The general election, however is controlled by the Constitution. Article II, sec 1 provides:
Each state shall appoint, in such manner as the Legislature thereof may direct, a number of electors, equal to the whole number of Senators and Representatives to which the State may be entitled in the Congress: but no Senator or Representative, or person holding an office of trust or profit under the United States, shall be appointed an elector.Under this clause, the each State (and only States) may legislatively direct how presidential electors are chosen.
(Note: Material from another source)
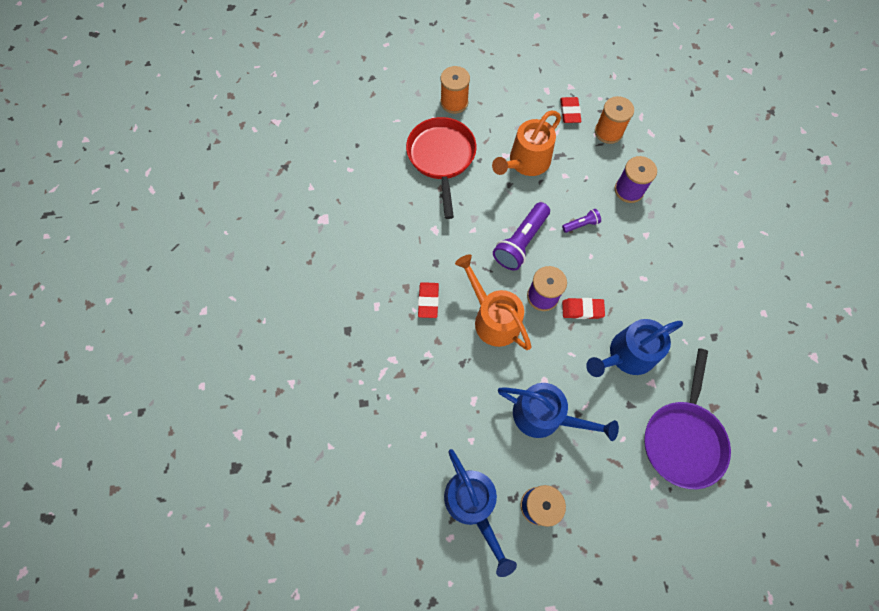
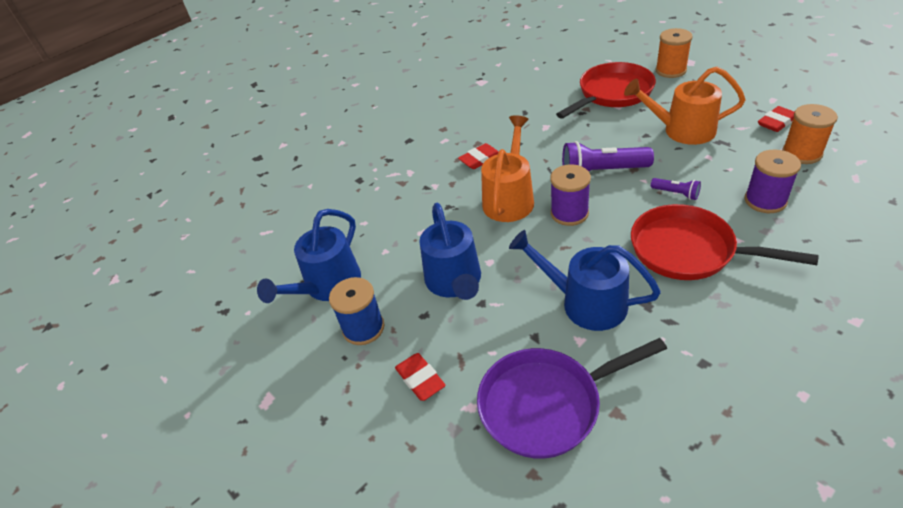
camera: 60 degrees right, 25 degrees down
red eraser [562,298,605,319] -> red eraser moved to [395,353,446,401]
none -> red pan [631,204,819,280]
All States have legislated that the electors will be selected by direct election by the voters (though they could just as Constitutionally be legislatively appointed, though this would no doubt inspire a prompt Constitutional amendment).
The one exception to the clause that only States select electors for President was introduced by the 23rd Amendment, which provides that the District of Columbia may select presidential electors, though only the number chosen by the least populous State.
In short, the reason the territories don’t vote for President is that the Constitution doesn’t provide that they will do so, and the Constitution is what controls the process.
I thought that most states had provisions for former residents living abroad to vote in the presidential election?
Yes, they do. What he means to say is, that the Constitution prevents anyone anywhere from voting in the general election under the aegis of anything other than a state government or DC.
Theoretically, I guess any State could enfranchise a territory by deciding to include its people in the State’s presidential election. It would only make sense for a big state, but I could imagine New York enfranchising Puerto Rico or California enfranchising Guam. They still wouldn’t have any votes in Congress, though, and the added voters would not increase the State’s Electoral College votes.
A rose by any other name…
Puerto Rico and the Northern Mariana Islands style themselves as “commonwealths” rather than “territories,” probably because it sounds less subordinate that way, but they’re territories nonetheless. And just to further confuse the situation, four states (Massachusetts, Kentucky, Pennsylvania, and Virginia) style themselves as Commonwealths rather than States, but there’s absolutely no difference between them and other states.
As for the OP, the political parties can choose their candidates any way they see fit. The Democratic Party could have Hillary Clinton and Barak Obama thumb-wrestle each other to see who wins the primaries, while the Republicans could have John McCain, Mike Huckabee, and Mitt Romney play blackjack for the nomination. The only thing that stops them from doing so is internal party rules.
The actual elections, on the other hand, are controlled by Federal Law and the Constitution.